**Work order:** Please pull the text from every one of the records below and reproduce it line for line without changes, leaving the pictures out of your answer.
══════════════════════════════
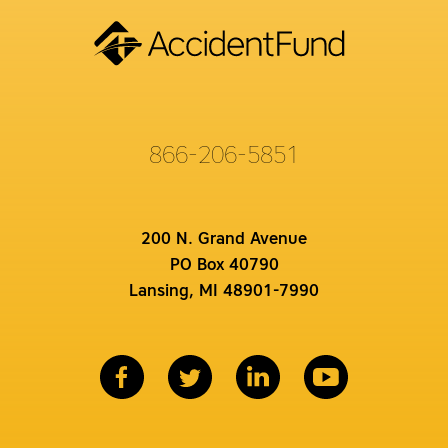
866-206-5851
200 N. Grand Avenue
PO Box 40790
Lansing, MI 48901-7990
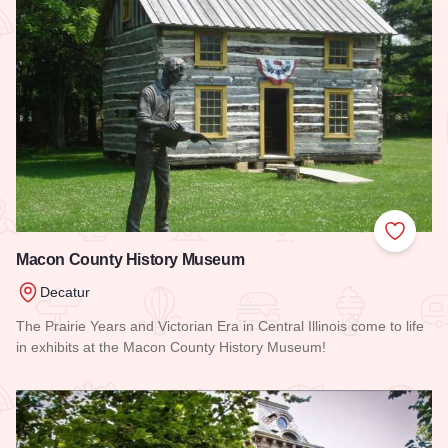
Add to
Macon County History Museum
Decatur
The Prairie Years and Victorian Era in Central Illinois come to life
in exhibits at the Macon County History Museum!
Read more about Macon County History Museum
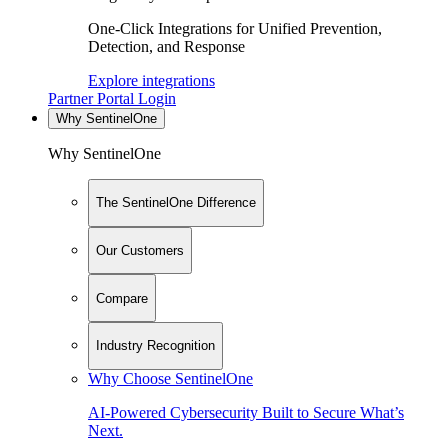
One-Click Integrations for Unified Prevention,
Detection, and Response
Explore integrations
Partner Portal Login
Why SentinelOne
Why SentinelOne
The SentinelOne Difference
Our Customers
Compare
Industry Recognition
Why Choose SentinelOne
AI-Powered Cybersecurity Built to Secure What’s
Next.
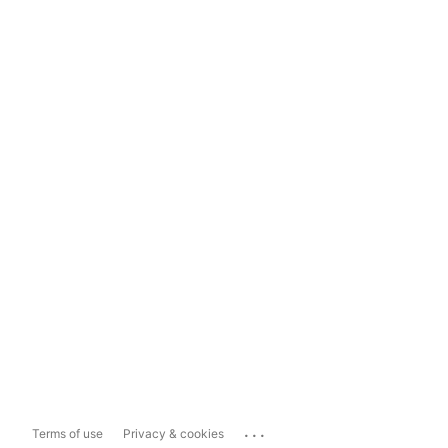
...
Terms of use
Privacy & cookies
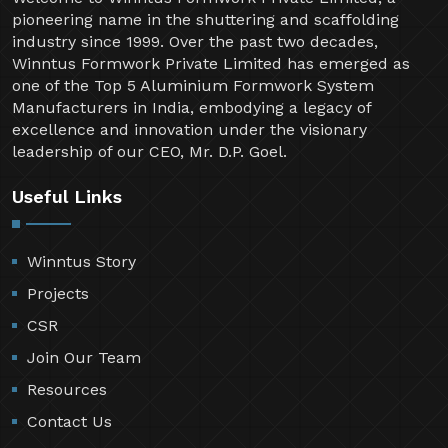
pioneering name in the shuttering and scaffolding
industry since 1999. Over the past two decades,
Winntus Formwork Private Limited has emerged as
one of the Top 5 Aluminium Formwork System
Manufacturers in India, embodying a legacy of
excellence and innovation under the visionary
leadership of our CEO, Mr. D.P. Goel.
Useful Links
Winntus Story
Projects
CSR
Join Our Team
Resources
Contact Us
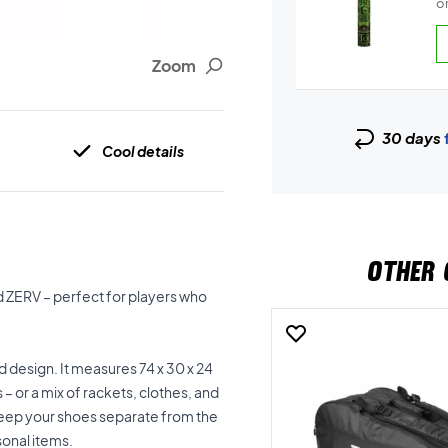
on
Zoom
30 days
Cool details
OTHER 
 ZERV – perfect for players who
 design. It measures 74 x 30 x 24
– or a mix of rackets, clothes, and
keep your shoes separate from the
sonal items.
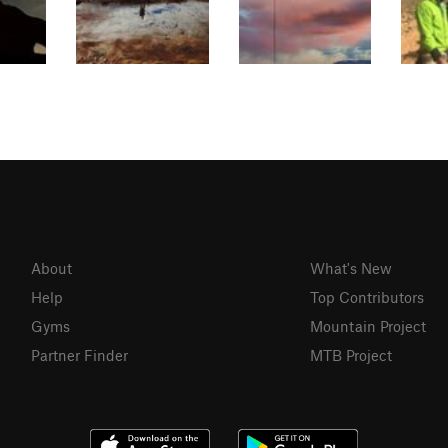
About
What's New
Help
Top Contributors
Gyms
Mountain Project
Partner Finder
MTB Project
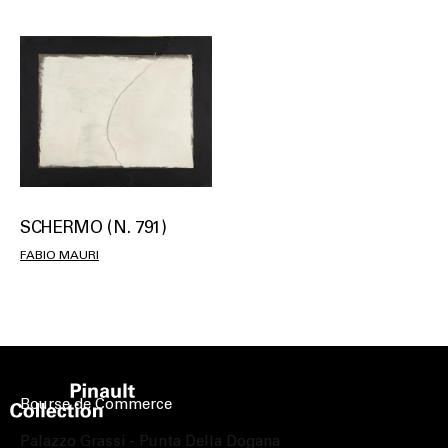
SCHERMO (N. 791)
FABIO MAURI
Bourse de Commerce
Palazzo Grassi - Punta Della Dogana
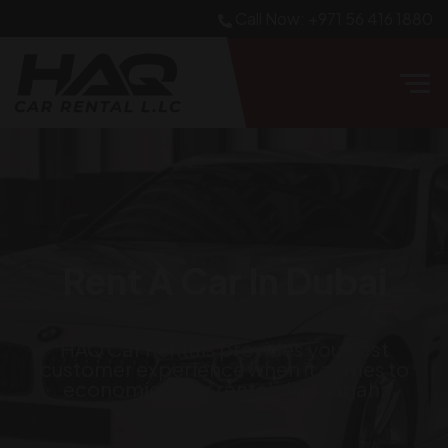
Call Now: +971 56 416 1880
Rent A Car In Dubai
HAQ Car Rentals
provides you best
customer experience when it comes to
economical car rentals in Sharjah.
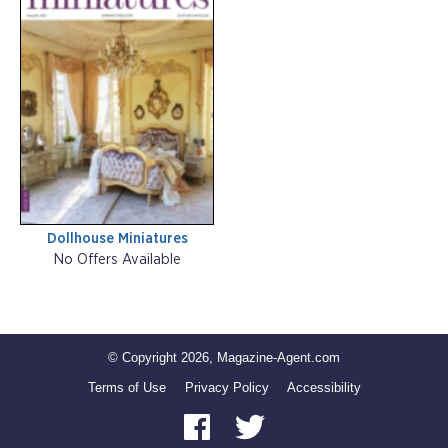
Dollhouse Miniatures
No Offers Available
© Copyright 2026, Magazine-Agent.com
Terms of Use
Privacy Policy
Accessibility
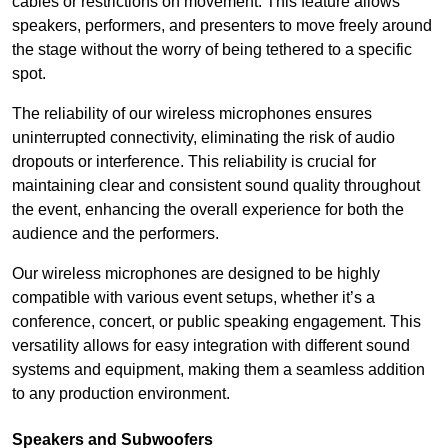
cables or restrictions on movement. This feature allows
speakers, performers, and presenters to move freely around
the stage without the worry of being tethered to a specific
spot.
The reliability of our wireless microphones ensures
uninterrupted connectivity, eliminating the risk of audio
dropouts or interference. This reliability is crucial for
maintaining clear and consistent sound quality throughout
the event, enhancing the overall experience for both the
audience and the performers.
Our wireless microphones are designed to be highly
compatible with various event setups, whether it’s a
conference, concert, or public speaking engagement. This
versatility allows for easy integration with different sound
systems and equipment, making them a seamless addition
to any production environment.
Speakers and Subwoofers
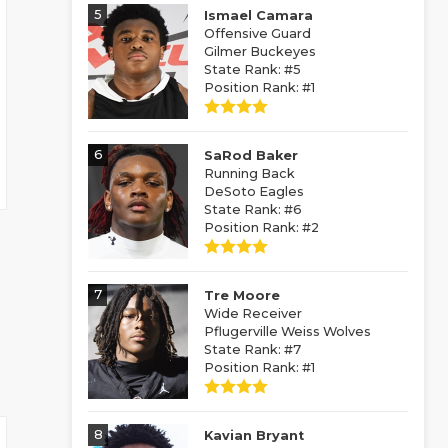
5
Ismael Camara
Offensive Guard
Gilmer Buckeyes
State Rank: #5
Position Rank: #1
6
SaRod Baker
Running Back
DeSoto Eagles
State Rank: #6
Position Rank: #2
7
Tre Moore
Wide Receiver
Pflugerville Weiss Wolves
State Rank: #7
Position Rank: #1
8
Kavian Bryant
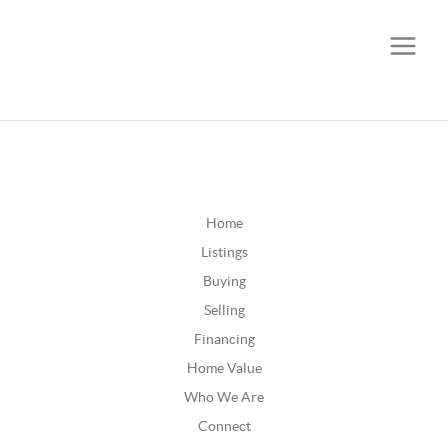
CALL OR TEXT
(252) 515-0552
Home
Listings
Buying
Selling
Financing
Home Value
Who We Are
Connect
══════════════════════════════
**Solution for this problem:**
866-206-5851
200 N. Grand Avenue
PO Box 40790
Lansing, MI 48901-7990
Add to
Macon County History Museum
Decatur
The Prairie Years and Victorian Era in Central Illinois come to life
in exhibits at the Macon County History Museum!
Read more about Macon County History Museum
One-Click Integrations for Unified Prevention,
Detection, and Response
Explore integrations
Partner Portal Login
Why SentinelOne
Why SentinelOne
The SentinelOne Difference
Our Customers
Compare
Industry Recognition
Why Choose SentinelOne
AI-Powered Cybersecurity Built to Secure What’s
Next.
...
Terms of use
Privacy & cookies
pioneering name in the shuttering and scaffolding
industry since 1999. Over the past two decades,
Winntus Formwork Private Limited has emerged as
one of the Top 5 Aluminium Formwork System
Manufacturers in India, embodying a legacy of
excellence and innovation under the visionary
leadership of our CEO, Mr. D.P. Goel.
Useful Links
Winntus Story
Projects
CSR
Join Our Team
Resources
Contact Us
on
Zoom
30 days
Cool details
OTHER 
 ZERV – perfect for players who
 design. It measures 74 x 30 x 24
– or a mix of rackets, clothes, and
keep your shoes separate from the
sonal items.
About
What's New
Help
Top Contributors
Gyms
Mountain Project
Partner Finder
MTB Project
SCHERMO (N. 791)
FABIO MAURI
Bourse de Commerce
Palazzo Grassi - Punta Della Dogana
Call Now: +971 56 416 1880
Rent A Car In Dubai
HAQ Car Rentals
provides you best
customer experience when it comes to
economical car rentals in Sharjah.
Dollhouse Miniatures
No Offers Available
© Copyright 2026, Magazine-Agent.com
Terms of Use
Privacy Policy
Accessibility
cables or restrictions on movement. This feature allows
speakers, performers, and presenters to move freely around
the stage without the worry of being tethered to a specific
spot.
The reliability of our wireless microphones ensures
uninterrupted connectivity, eliminating the risk of audio
dropouts or interference. This reliability is crucial for
maintaining clear and consistent sound quality throughout
the event, enhancing the overall experience for both the
audience and the performers.
Our wireless microphones are designed to be highly
compatible with various event setups, whether it’s a
conference, concert, or public speaking engagement. This
versatility allows for easy integration with different sound
systems and equipment, making them a seamless addition
to any production environment.
Speakers and Subwoofers
5
Ismael Camara
Offensive Guard
Gilmer Buckeyes
State Rank: #5
Position Rank: #1
6
SaRod Baker
Running Back
DeSoto Eagles
State Rank: #6
Position Rank: #2
7
Tre Moore
Wide Receiver
Pflugerville Weiss Wolves
State Rank: #7
Position Rank: #1
8
Kavian Bryant
CALL OR TEXT
(252) 515-0552
Home
Listings
Buying
Selling
Financing
Home Value
Who We Are
Connect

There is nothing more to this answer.